Climat : la France diminue nettement ses émissions au premier trimestre

La diminution des émissions nationales est portée par le secteur du résidentiel et du tertiaire.
Abdul Saboor

La diminution des émissions nationales est portée par le secteur du résidentiel et du tertiaire.
Abdul Saboor
Bonne tendance. Les émissions de gaz à effet de serre ont nettement baissé au premier trimestre, a dévoilé ce mercredi l’organisme chargé d’établir le bilan officiel des émissions françaises, le Citepa, à la faveur d’un recul des consommations de chauffage l’hiver dernier.
Les rejets nationaux de gaz réchauffant l’atmosphère ont reculé de 4,8 % sur un an, passant de 103,5 millions de tonnes équivalent CO₂ au premier trimestre 2025 à 98,5, soit une baisse de 5 millions de tonnes équivalent CO₂, a détaillé l’organisme.
Tout en saluant « une bonne nouvelle », la ministre de la Transition écologique Monique Barbut a indiqué que cela « ne doit pas nous conduire à relâcher nos efforts », en appelant à « sortir de notre dépendance aux énergies fossiles », dans une déclaration transmise à l’AFP.
La diminution des émissions nationales est portée par le secteur du résidentiel et du tertiaire, relève le Citepa qui l’explique surtout par « le recul des consommations de chauffage ».
Ce secteur a connu « un net recul des consommations de combustibles au premier trimestre », soit de gaz naturel (-12,7 % par rapport au premier trimestre de l’année précédente) et de fioul domestique (-13,3 %), à la faveur d’ « un hiver particulièrement doux ».
Chaque semaine, les enjeux clés de la transition écologique.

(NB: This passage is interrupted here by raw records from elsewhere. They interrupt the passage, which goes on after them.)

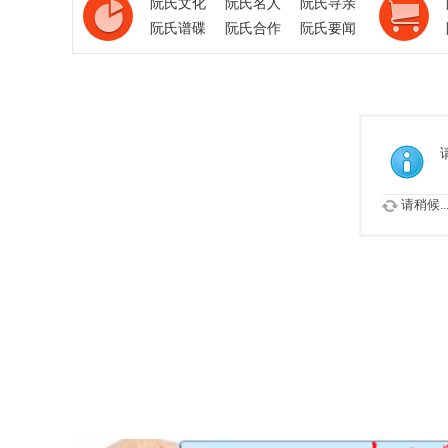
阮氏文化
阮氏名人
阮氏寻亲
阮氏谱碟
阮氏合作
阮氏要闻
请稍候..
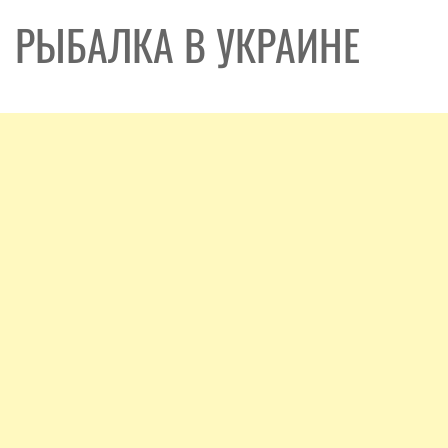
РЫБАЛКА В УКРАИНЕ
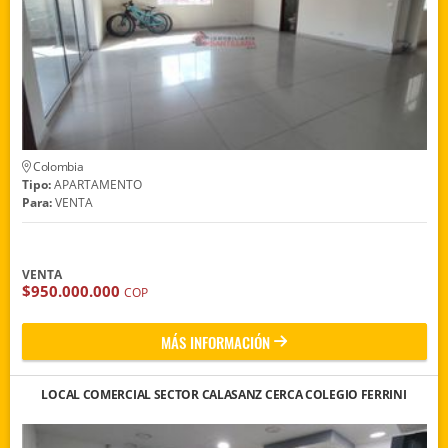
Colombia
Tipo:
APARTAMENTO
Para:
VENTA
VENTA
$950.000.000
COP
MÁS INFORMACIÓN
LOCAL COMERCIAL SECTOR CALASANZ CERCA COLEGIO FERRINI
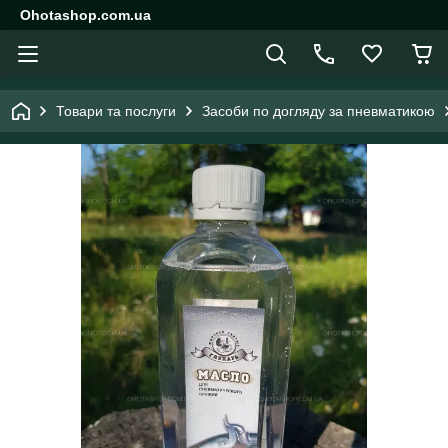
Ohotashop.com.ua
Товари та послуги
Засоби по догляду за пневматикою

Le transport, premier émetteur d’émissions de gaz à effet de serre avec le tiers des émissions françaises, a lui aussi connu un recul mais plus modeste, à la faveur d’une baisse des ventes de gazole de 5,7 %. Les émissions du transport aérien sur les lignes intérieures ont en revanche fortement augmenté, de 6,4 %.
Également en baisse, l’industrie manufacturière et la construction, en particulier dans les domaines de l’agroalimentaire (-300 000 tonnes équivalent CO₂), la chimie (-200 000) et la métallurgie des métaux ferreux (-200 000).

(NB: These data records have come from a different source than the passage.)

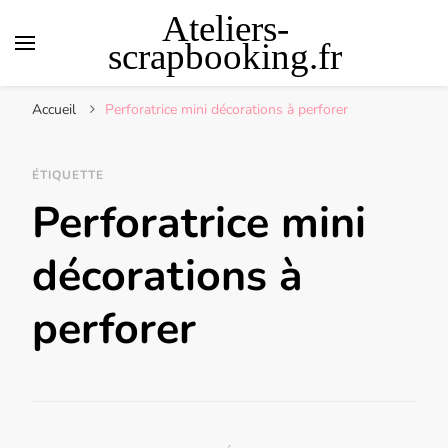
Ateliers-
scrapbooking.fr
Accueil
Perforatrice mini décorations à perforer
ÉTIQUETTE
Perforatrice mini
décorations à
perforer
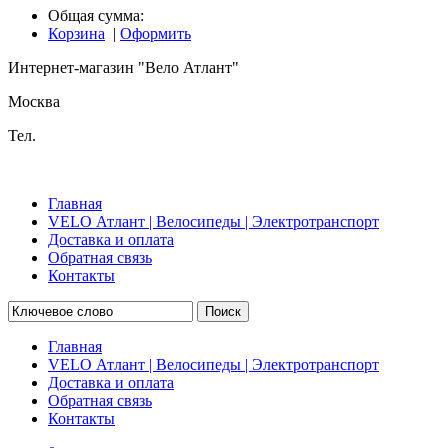
Общая сумма:
Корзина
|
Оформить
Интернет-магазин "Вело Атлант"
Москва
Тел.
Главная
VELO Атлант | Велосипеды | Электротранспорт
Доставка и оплата
Обратная связь
Контакты
Поиск
Главная
VELO Атлант | Велосипеды | Электротранспорт
Доставка и оплата
Обратная связь
Контакты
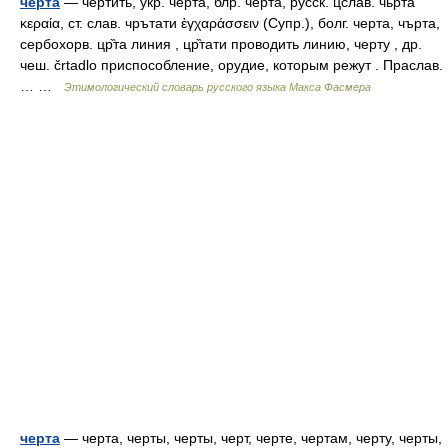
черта
— чертить, укр. черта, блр. черта, русск. цслав. чьрта
κεραία, ст. слав. чрътати ἐγχαράσσειν (Супр.), болг. черта, чърта,
сербохорв. цр̏та линия , цр̏тати проводить линию, черту , др.
чеш. črtadlo приспособление, орудие, которым режут . Праслав.
… …
Этимологический словарь русского языка Макса Фасмера
черта
— черта, черты, черты, черт, черте, чертам, черту, черты,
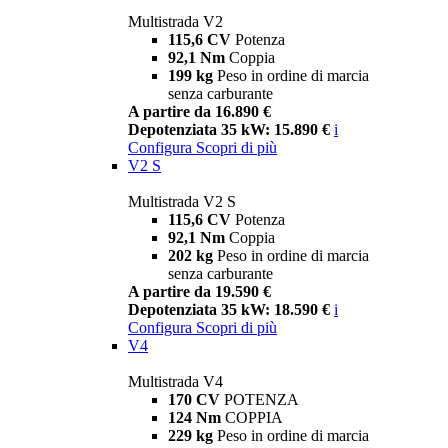
Multistrada V2
115,6 CV
Potenza
92,1 Nm
Coppia
199 kg
Peso in ordine di marcia
senza carburante
A partire da 16.890 €
Depotenziata 35 kW: 15.890 €
i
Configura
Scopri di più
V2 S
Multistrada V2 S
115,6 CV
Potenza
92,1 Nm
Coppia
202 kg
Peso in ordine di marcia
senza carburante
A partire da 19.590 €
Depotenziata 35 kW: 18.590 €
i
Configura
Scopri di più
V4
Multistrada V4
170 CV
POTENZA
124 Nm
COPPIA
229 kg
Peso in ordine di marcia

Pour rappel, en 2024 et 2025, les émissions de gaz à effet de serre ont marqué le pas dans l'Hexagone, avec des baisses respectives de 3 % et 2,1 %, dans le sillage de baisses plus notables en 2022 (-6,8 %) et 2023 (-3,9 %). Le recul des émissions du premier trimestre est légèrement moins élevé que lors d’une première estimation mi-juin, qui faisait alors état d’un recul de 5,2 %.
Autre statistique à avoir en tête : les puits de carbone forestiers, indispensables pour atteindre l'objectif de neutralité carbone de la France à l'horizon 2050, sont en péril en France. L'alerte a été donnée début juillet par l'association de protection des forêts Canopée, dans un rapport qui pointe la responsabilité de la stratégie du gouvernement.
« L’enjeu est considérable et très largement sous-estimé », écrivent les auteurs. Selon eux, « la préservation du puits de carbone est aussi importante que la réduction des émissions », mais la politique du gouvernement français a tendance à « sacrifier » la première au profit de la seconde.